The things we leave behind

The things we leave behind

Lucia Zettler, Website Manager

My family crowded around a granite stone engraved with my grandmother’s name. A tall oak towered over us, it’s overhang shading us from the muggy Ohio heat. I listened to the soft buzz of my grandfather’s beehive as he spoke.

“Linda was a complicated woman,” Grandpa Zack spoke slowly and solemnly of my grandmother.

I picked at my cuticle nervously, shifting my feet.

Think about what you are going to say, I chided myself. But really it wasn’t difficult. As I listened to Grandpa Zack retell my grandmother’s life, dozens of memories replay in my head.

I remember looking at her as she sat in the living room of their Ohio cabin on their faded blue couch that smelled of moldy mothballs. An array of art supplies lay scattered on the kitchen table where I sat, frustrated by my inability to create art like hers. Where her strokes were careful and graceful, mine were sloppy and too thick.

My grandmother’s love for art was apparent in the various paintings scattered around the cabin and in the gift boxes that arrived at our house, usually full of art supplies. Despite my lack of talent, I always found a use for her paper and paints, creating amature pieces to show her. When she was sick, I used her paper to make a get well card, with the phrase ‘‘Don’t Stop Believin’’ painted onto it. The words were messy, and I no doubt used the paint incorrectly, but she kept it, turning my art into dozens of little cards. Later, she sent them to me, accompanied by a letter written in her elegant cursive.

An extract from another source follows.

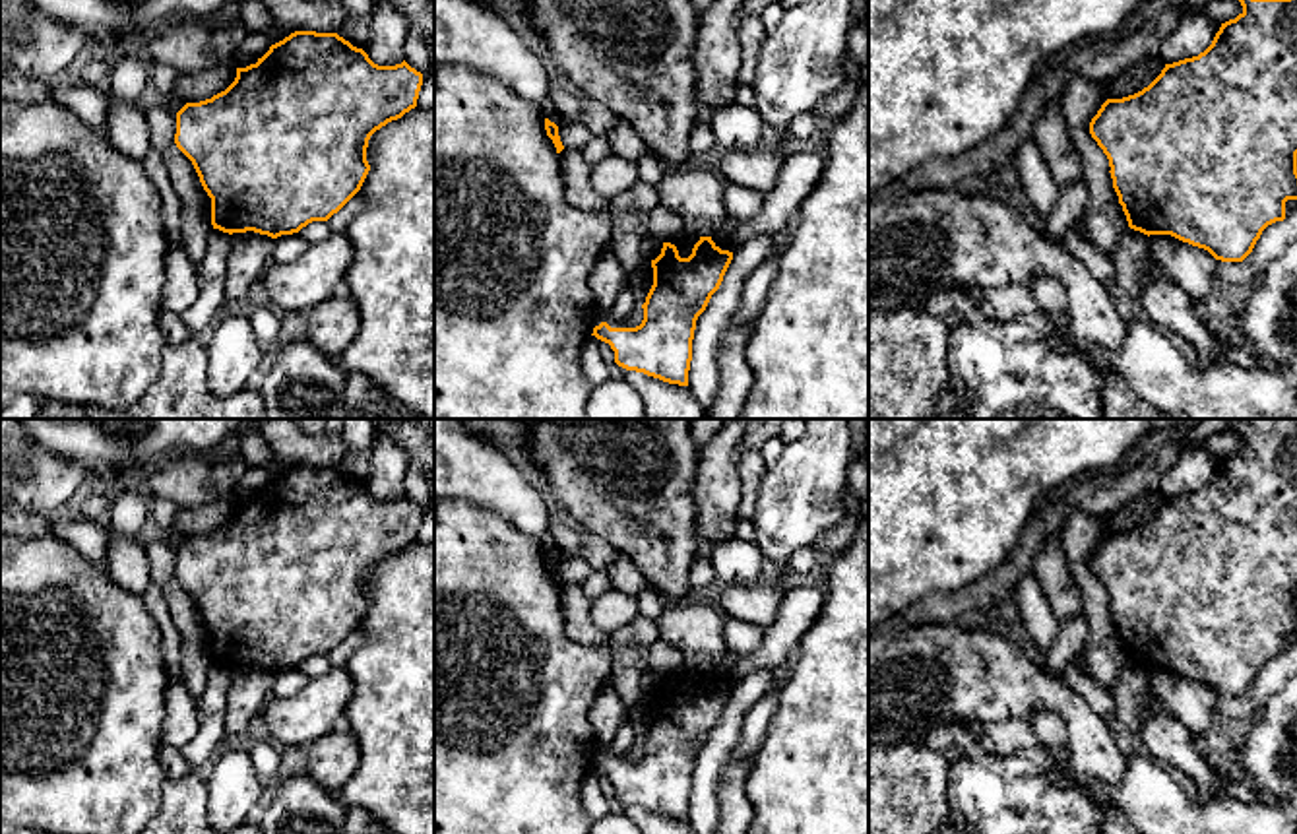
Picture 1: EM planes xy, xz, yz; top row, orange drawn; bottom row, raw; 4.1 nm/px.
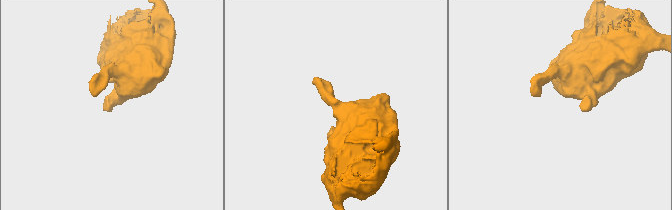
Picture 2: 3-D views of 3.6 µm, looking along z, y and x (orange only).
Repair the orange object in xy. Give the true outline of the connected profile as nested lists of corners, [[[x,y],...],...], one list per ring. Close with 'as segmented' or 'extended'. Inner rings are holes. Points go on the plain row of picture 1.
[[[295,465],[235,516],[176,547],[176,582],[192,595],[211,632],[211,659],[223,667],[254,665],[277,673],[312,656],[328,656],[363,621],[370,570],[417,541],[423,508],[405,495],[374,498],[337,467]]] | as segmented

More often than not, the art supplies were the only thing in those boxes that she ever actually bought. The other gifts were little things she found around the house. I imagined her and my grandfather parading around their house in West Virginia searching for things they thought my sister and I might like.

Opening her gifts was almost always an adventure, peeling back the tape of the shipping box to discover what peculiar items we would find. Sometimes she would put tiny old dolls in the boxes, their little dresses frayed and faded; or worn out puzzles with their backs peeling from years of use.

My grandmother died in November of 2020, and the boxes and art supplies stopped coming. In our basement, my family still has a drawer of thick paper and paint brushes from her, which usually stay untouched. Recently, I found a letter she sent me along with all the birthday cards she wrote me while cleaning out my junk drawers. While reading it, I recalled everything that my grandmother was.

She certainly wasn’t perfect, but she was a unique person who had a passion for her family and the world around her. Despite our arguments, and those times when I felt like she didn’t understand me one bit, I am endlessly grateful that she was a part of my life.